__Dataset records__
################

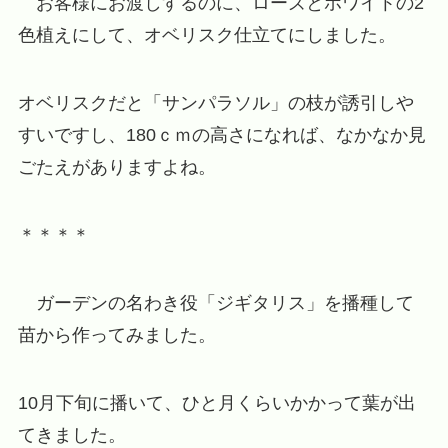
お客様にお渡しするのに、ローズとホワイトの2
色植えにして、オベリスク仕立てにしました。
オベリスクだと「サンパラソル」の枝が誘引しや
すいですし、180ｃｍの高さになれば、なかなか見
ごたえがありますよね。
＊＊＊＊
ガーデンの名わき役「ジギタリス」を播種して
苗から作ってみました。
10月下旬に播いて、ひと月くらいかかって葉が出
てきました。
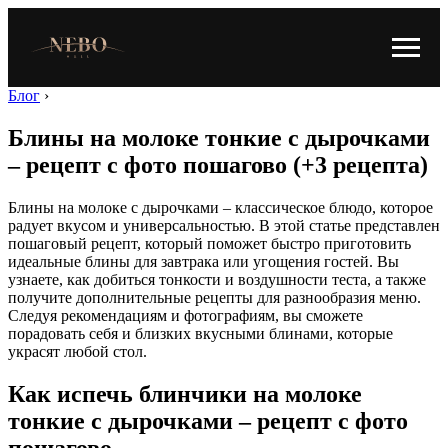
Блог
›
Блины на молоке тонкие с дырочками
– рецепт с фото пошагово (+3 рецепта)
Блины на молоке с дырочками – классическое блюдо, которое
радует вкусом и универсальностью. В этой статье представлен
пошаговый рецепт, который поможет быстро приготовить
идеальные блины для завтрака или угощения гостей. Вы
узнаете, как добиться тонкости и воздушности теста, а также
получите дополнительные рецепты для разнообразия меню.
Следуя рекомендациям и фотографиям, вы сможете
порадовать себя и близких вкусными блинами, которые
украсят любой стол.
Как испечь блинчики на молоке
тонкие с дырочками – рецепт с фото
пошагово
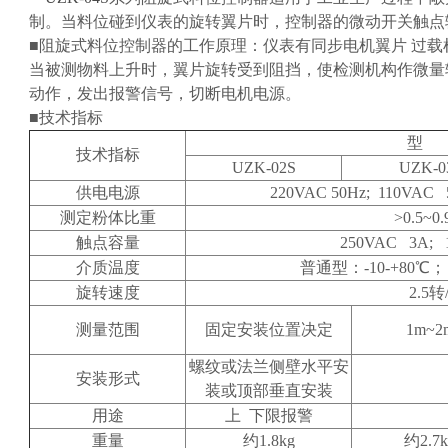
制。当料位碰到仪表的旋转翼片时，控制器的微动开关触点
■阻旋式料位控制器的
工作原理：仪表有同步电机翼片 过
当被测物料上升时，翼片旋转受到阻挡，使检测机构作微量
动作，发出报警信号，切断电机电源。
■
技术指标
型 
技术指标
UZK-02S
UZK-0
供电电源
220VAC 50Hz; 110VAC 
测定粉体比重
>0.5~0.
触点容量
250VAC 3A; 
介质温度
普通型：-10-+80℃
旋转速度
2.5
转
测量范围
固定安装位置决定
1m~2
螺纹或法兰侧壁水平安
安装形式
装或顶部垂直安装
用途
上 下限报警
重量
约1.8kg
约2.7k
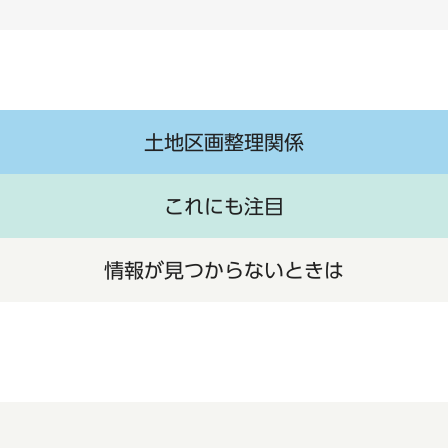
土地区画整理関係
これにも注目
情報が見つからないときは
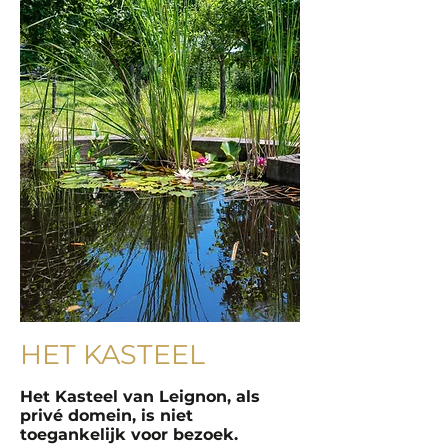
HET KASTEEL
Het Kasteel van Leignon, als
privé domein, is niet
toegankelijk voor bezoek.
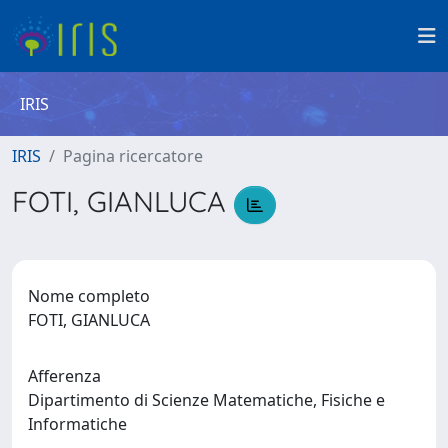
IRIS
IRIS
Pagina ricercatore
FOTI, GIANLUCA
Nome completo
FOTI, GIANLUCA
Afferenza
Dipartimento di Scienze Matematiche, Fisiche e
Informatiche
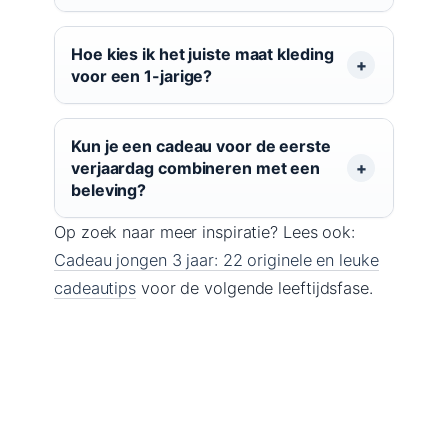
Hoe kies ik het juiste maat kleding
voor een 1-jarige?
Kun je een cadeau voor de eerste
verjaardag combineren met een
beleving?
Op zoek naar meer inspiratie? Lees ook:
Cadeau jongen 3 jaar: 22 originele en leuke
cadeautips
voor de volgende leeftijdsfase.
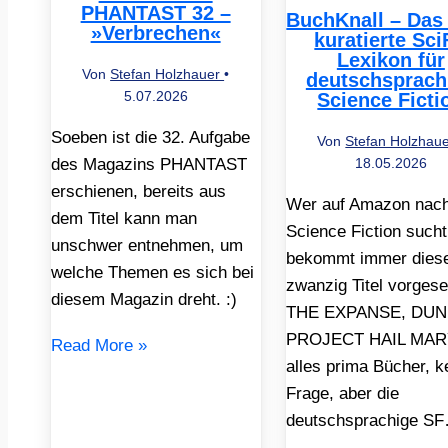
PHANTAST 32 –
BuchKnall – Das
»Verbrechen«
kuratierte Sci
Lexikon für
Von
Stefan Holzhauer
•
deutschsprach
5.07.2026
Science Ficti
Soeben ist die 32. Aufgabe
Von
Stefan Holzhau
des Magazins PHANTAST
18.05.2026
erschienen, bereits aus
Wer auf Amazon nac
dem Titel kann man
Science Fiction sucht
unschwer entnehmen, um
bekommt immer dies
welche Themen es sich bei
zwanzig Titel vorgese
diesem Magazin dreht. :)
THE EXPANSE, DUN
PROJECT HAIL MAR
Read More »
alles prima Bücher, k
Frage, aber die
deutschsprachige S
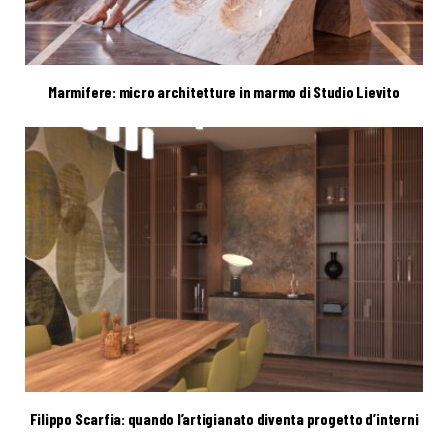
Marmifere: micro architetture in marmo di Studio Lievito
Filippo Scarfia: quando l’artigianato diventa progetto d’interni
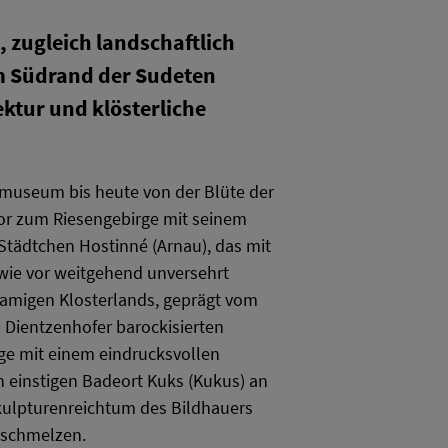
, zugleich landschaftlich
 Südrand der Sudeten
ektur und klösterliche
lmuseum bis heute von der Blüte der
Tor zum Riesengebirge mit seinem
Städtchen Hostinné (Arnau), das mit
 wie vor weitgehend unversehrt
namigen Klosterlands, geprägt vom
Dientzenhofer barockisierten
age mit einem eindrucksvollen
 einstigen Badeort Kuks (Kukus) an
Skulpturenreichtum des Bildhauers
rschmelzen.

################

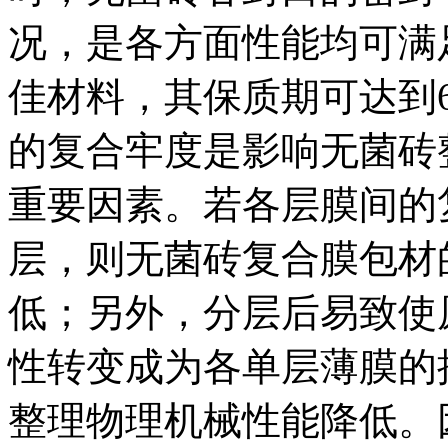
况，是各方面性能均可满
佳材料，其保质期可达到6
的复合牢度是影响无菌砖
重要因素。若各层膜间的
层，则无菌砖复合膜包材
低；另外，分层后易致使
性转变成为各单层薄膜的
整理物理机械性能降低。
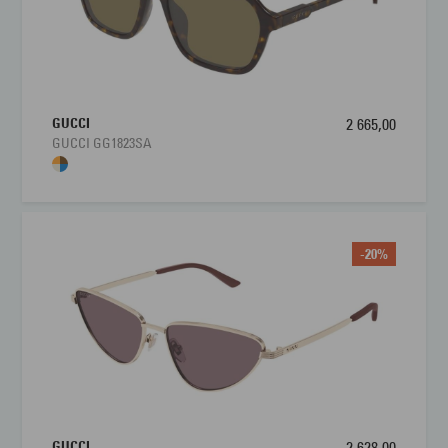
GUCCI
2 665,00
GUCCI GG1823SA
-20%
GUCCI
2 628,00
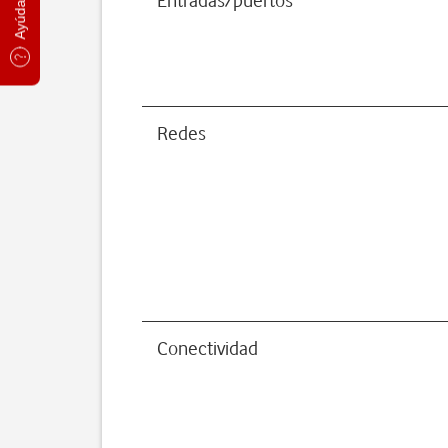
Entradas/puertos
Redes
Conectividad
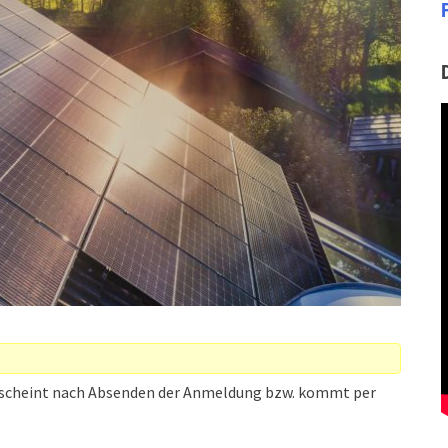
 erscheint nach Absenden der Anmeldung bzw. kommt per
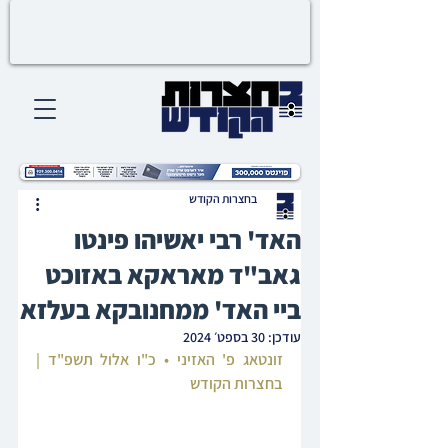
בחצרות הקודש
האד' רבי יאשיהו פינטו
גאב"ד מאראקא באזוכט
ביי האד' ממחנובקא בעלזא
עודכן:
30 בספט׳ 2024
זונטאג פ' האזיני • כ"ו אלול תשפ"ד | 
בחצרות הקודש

################

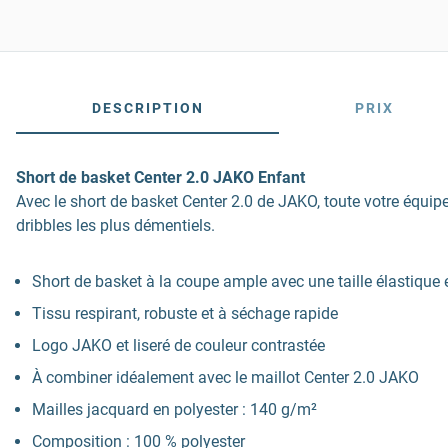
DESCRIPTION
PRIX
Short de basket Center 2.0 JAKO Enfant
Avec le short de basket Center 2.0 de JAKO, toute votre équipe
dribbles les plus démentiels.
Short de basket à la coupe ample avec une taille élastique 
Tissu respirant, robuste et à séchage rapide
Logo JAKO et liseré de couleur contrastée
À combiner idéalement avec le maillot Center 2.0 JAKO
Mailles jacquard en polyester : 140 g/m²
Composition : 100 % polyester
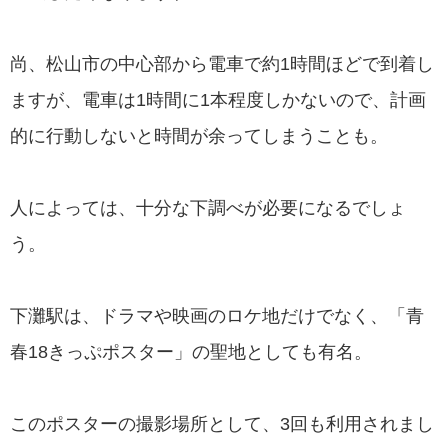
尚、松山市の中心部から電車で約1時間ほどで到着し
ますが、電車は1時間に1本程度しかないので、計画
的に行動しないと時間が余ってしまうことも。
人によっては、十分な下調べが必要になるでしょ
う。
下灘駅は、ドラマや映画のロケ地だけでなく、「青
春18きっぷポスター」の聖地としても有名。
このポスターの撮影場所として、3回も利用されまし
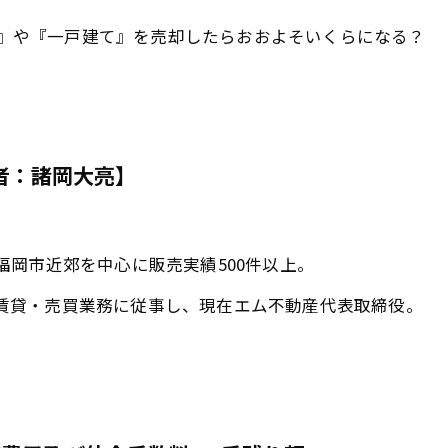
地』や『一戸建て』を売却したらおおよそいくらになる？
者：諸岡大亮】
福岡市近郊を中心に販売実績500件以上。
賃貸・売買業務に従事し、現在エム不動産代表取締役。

################

Give again the stretch of lines above from the one with "des Magazins PHANTAST" through the one with "rschmelzen.", both ends kept, and copy no pictures.

des Magazins PHANTAST
18.05.2026
erschienen, bereits aus
Wer auf Amazon nac
dem Titel kann man
Science Fiction sucht
unschwer entnehmen, um
bekommt immer dies
welche Themen es sich bei
zwanzig Titel vorgese
diesem Magazin dreht. :)
THE EXPANSE, DUN
PROJECT HAIL MAR
Read More »
alles prima Bücher, k
Frage, aber die
deutschsprachige S
Marmifere: micro architetture in marmo di Studio Lievito
Filippo Scarfia: quando l’artigianato diventa progetto d’interni
, zugleich landschaftlich
 Südrand der Sudeten
ektur und klösterliche
lmuseum bis heute von der Blüte der
Tor zum Riesengebirge mit seinem
Städtchen Hostinné (Arnau), das mit
 wie vor weitgehend unversehrt
namigen Klosterlands, geprägt vom
Dientzenhofer barockisierten
age mit einem eindrucksvollen
 einstigen Badeort Kuks (Kukus) an
Skulpturenreichtum des Bildhauers
rschmelzen.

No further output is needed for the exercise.